OCR has been solved long time ago with vision models. Solutions are consistent, reliable, and stable. What is the point of reinventing the wheel?
I would definitely understand post processing, like extracting data, answering question .. etc, but why re-doing the OCR engine itself?
I've been working on Parseur for the last 10 years, and OCR has not been solved yet, let me tell you.
OCR still sucks in 2026. Hopefully this might improve the situation but I haven't tested it yet.
Is it? I've never seen a single OCR that would replace a human just typing it by hand.
What if the goal is something actually useful, such as converting scientific paper PDF back to LaTeX that renders into a pixel-perfect copy? What about converting tables from electronics datasheets into computer-readable form? I wouldn't even expect it in the next decade.
Real question: what tool do you use? (for long/complex documents with tables, code, maths)
- marker (with --force-ocr) gives me the best results
- Mistral OCR (seems really great, but I never managed to get it work)
- Mathpix (tried a long time ago)
- docling (gives me garbage, I must use it wrong)
- Unlimited OCR (will try it)
- ???
I haven't done much long-run OCR, so unsure of the current state, but it would seem they overcome this (from their paper):
"A widely held view is that employing a large language model (LLM) as the decoder allows the model to leverage the prior distribution of language, leading to improved OCR performance. However, the downside is equally evident: as the output sequence lengthens, the accumulated KV cache drives up memory consumption and progressively slows down generation."

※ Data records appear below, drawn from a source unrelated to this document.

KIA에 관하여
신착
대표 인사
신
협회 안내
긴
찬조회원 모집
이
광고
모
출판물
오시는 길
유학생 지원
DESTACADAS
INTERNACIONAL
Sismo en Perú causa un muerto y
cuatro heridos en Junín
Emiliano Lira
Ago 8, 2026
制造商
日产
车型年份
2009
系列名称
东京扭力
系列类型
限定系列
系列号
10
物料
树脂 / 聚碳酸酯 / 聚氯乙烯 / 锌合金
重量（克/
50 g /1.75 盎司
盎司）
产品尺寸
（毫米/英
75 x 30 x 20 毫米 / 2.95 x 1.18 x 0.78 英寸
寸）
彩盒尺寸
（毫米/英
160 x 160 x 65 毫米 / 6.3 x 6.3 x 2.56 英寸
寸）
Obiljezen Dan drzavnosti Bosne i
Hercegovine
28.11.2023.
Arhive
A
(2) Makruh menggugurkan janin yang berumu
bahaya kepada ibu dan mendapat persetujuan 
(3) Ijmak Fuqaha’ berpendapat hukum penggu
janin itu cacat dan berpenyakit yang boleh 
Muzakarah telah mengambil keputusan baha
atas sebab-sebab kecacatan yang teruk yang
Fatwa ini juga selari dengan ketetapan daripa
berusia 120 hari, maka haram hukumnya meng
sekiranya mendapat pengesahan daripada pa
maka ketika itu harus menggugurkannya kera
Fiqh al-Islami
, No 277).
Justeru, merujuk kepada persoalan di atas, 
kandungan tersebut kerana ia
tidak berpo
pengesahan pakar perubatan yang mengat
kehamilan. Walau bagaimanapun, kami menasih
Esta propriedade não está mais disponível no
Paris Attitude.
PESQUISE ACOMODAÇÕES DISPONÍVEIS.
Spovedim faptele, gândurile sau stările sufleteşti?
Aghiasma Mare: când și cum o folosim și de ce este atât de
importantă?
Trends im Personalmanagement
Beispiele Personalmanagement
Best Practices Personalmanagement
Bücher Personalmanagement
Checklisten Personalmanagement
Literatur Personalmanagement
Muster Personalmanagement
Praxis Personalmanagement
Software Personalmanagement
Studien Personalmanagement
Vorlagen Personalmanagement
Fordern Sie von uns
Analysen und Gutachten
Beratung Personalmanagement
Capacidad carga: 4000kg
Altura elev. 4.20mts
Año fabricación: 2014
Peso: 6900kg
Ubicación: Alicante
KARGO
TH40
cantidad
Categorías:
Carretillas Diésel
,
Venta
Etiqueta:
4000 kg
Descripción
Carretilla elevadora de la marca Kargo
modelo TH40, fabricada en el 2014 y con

Aside: what is the best to read receipts/bank statements/invoices?
I guess, in theory, the prior distribution of language would allow for improved performance in some cases, especially where input quality is low.
lol nope it hasn’t been solved. I deal with this constantly and we still have a longggg ways to go
> I would definitely understand post processing, like extracting data, answering question .. etc, but why re-doing the OCR engine itself?
Well... the idea seems to be (as far as I understand it, at least) that optical errors and artifacts can now be compensated as the OCR engine is now context-aware.
Say, for example, some random long ass name chemical. It's not going to be in a word correction database, but a context-aware engine (ideally, one that has been supplemented with chemistry data) can now correct "bad" reads of the chemical's name.
Of course, there remains the issue of how to prevent the infamous Xerox bug [1]...
[1] https://www.dkriesel.com/en/blog/2013/0802_xerox-workcentres...
OCR has definitely not "been solved long time ago", what are you talking about?
In your opinion, what is SOTA here?
It absolutely hasn't been solved, it's just got pretty decent in recent years.